*** Block opens ***

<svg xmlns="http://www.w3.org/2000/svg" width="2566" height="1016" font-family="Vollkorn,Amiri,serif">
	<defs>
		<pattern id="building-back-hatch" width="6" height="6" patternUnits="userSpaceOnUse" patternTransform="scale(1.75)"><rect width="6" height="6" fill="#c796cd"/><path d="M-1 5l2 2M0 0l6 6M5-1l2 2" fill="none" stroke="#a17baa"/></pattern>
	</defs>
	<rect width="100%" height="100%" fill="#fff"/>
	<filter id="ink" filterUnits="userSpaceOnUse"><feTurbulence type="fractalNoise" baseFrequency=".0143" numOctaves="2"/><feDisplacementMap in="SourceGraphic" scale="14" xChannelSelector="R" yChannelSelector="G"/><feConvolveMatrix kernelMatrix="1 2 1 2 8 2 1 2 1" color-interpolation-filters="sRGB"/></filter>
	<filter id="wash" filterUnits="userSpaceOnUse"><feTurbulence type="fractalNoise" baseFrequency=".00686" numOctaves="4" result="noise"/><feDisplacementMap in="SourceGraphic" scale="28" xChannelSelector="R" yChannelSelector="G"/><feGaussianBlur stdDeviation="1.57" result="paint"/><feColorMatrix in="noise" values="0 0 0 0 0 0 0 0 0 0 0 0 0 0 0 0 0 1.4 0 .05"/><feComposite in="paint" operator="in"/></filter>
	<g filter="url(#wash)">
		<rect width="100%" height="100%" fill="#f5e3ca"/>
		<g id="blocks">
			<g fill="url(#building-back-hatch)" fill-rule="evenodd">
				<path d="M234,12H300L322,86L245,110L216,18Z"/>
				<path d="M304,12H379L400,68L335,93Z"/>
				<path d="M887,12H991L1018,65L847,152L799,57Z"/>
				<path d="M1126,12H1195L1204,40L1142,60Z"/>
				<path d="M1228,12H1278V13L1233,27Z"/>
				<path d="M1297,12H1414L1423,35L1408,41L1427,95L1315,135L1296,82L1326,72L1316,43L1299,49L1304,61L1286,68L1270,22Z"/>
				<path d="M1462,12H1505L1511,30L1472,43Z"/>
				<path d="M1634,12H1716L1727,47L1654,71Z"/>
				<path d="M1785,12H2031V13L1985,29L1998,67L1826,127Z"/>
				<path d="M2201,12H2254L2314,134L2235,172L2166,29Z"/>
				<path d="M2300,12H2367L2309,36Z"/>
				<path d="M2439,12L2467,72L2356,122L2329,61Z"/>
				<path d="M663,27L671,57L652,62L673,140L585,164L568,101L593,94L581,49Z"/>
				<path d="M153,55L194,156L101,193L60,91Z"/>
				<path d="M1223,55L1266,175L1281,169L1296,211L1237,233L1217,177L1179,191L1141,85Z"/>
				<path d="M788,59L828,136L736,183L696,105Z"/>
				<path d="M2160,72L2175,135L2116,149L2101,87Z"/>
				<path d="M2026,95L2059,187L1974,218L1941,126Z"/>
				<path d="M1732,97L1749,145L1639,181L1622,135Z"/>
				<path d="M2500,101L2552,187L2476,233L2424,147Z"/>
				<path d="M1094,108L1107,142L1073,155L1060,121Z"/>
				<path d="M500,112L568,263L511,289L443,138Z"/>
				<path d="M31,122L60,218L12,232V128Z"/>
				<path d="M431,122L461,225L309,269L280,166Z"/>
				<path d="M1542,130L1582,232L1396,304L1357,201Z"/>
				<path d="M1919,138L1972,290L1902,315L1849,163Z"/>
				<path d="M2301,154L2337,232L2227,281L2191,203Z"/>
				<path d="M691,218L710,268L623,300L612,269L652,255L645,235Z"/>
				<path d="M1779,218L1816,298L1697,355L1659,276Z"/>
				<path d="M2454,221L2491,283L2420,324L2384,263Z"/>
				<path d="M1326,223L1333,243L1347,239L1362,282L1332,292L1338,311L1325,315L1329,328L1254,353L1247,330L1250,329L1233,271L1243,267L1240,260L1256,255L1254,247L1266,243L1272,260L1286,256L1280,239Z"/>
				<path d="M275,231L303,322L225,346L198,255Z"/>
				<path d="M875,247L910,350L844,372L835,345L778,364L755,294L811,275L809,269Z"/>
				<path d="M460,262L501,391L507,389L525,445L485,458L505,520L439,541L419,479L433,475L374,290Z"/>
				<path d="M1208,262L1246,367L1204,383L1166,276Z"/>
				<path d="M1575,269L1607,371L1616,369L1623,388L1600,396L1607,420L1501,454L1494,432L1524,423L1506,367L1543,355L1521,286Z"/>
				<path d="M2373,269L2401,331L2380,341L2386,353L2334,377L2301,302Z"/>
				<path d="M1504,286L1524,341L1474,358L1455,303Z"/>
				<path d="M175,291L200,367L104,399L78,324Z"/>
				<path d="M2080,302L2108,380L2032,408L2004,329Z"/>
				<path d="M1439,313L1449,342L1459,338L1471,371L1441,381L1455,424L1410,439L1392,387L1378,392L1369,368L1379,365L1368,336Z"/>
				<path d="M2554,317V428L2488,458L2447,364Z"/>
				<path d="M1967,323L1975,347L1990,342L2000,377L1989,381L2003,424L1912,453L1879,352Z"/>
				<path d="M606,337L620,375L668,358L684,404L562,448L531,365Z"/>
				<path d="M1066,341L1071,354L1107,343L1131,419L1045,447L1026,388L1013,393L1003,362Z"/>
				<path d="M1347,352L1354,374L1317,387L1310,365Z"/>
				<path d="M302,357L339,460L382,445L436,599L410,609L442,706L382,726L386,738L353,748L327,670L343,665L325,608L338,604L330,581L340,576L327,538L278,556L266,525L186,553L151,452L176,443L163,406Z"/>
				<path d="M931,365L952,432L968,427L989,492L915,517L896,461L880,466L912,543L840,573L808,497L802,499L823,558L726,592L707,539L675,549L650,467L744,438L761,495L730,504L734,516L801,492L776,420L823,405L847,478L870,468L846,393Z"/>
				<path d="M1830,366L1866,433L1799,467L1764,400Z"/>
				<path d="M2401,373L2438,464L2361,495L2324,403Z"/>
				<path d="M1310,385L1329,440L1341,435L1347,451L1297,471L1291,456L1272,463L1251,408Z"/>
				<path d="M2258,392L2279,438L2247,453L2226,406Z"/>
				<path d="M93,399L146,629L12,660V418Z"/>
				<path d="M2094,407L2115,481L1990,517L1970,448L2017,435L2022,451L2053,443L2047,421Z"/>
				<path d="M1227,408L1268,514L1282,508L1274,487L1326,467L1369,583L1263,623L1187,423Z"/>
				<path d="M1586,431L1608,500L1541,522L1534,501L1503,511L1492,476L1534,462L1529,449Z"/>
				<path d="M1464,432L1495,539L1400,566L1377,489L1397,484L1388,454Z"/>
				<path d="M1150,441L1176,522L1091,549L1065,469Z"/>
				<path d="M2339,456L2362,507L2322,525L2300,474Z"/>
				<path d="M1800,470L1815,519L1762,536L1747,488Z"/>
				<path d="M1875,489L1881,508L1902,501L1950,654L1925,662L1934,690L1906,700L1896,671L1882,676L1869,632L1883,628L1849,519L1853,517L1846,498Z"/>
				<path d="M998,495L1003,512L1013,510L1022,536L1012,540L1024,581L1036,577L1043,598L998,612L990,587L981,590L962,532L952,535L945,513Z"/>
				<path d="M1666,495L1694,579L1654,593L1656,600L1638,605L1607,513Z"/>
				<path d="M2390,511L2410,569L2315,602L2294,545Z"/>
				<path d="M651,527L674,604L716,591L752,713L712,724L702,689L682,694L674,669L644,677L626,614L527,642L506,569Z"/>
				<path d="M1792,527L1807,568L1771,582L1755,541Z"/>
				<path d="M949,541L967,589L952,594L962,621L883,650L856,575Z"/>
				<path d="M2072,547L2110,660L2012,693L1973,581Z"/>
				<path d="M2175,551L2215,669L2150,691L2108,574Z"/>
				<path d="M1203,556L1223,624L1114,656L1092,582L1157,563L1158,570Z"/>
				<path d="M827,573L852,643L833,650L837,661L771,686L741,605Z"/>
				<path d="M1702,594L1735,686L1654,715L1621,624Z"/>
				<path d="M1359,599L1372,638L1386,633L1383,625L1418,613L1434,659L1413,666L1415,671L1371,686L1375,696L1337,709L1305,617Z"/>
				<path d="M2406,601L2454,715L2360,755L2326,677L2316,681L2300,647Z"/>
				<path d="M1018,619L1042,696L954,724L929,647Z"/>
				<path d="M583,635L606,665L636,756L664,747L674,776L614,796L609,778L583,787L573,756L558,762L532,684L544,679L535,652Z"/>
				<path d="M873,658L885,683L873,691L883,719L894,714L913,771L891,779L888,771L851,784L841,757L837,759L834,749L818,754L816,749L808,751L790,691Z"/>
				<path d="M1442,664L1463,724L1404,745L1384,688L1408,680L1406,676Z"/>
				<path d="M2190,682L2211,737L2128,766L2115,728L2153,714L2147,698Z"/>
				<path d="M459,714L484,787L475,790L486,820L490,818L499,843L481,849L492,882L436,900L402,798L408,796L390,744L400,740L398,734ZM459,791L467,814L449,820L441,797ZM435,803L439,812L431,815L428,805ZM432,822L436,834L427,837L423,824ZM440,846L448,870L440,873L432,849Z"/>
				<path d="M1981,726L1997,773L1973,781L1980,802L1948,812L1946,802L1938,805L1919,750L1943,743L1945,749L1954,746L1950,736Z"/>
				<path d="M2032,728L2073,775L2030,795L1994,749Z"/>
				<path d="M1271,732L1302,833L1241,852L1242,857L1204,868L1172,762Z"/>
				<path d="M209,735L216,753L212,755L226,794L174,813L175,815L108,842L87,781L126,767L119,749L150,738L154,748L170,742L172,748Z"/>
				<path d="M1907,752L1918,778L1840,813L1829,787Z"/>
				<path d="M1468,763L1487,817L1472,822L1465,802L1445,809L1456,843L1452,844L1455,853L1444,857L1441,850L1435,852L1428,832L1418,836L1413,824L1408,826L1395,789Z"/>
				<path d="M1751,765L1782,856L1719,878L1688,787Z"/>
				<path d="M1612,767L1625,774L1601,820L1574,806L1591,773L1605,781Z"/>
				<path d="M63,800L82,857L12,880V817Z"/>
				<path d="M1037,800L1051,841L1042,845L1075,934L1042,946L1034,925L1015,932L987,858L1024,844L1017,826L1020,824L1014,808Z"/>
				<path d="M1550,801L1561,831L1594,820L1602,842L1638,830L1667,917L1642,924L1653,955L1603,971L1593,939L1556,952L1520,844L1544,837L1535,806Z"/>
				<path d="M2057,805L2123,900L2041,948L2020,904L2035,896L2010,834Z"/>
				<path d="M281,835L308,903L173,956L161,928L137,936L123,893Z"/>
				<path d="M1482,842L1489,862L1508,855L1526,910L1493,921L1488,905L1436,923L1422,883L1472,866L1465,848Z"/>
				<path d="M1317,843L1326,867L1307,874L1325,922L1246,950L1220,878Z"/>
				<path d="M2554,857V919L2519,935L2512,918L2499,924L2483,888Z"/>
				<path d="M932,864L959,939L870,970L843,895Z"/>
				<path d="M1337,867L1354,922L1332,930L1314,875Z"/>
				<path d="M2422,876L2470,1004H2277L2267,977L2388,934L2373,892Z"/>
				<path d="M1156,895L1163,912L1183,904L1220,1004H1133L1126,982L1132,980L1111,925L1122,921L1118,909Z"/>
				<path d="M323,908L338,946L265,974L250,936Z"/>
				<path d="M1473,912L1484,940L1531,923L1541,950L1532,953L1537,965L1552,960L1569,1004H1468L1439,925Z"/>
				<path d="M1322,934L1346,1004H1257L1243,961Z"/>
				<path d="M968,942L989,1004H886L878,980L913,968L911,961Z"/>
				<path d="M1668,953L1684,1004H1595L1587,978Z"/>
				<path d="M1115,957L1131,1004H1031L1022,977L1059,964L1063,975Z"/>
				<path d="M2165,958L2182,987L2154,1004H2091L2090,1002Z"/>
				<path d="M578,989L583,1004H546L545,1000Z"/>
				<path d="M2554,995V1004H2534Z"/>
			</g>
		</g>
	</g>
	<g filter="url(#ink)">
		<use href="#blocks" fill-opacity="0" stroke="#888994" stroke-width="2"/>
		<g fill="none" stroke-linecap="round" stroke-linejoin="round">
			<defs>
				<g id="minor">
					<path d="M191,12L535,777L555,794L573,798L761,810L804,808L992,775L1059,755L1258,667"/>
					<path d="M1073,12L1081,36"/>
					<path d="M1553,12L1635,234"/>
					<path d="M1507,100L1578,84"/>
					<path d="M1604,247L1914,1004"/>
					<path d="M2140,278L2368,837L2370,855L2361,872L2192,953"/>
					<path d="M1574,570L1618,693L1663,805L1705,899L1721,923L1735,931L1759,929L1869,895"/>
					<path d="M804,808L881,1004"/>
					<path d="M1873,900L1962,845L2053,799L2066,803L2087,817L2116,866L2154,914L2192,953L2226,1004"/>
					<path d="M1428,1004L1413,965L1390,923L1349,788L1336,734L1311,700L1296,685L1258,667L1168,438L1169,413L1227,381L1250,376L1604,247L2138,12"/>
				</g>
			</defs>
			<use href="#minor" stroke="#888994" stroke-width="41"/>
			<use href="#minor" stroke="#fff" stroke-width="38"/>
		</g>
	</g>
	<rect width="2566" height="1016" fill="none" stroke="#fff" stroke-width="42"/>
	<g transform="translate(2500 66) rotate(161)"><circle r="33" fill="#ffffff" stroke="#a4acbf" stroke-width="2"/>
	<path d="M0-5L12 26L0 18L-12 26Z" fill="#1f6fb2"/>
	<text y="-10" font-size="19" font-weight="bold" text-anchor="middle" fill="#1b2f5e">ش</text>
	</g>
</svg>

*** Block closes ***

(WHAT YOU ARE ASKED TO DO) In the data above, find each line where the string "wash" appears, then copy it.

(OUTPUT OF THE EXERCISE)
	<filter id="wash" filterUnits="userSpaceOnUse"><feTurbulence type="fractalNoise" baseFrequency=".00686" numOctaves="4" result="noise"/><feDisplacementMap in="SourceGraphic" scale="28" xChannelSelector="R" yChannelSelector="G"/><feGaussianBlur stdDeviation="1.57" result="paint"/><feColorMatrix in="noise" values="0 0 0 0 0 0 0 0 0 0 0 0 0 0 0 0 0 1.4 0 .05"/><feComposite in="paint" operator="in"/></filter>
	<g filter="url(#wash)">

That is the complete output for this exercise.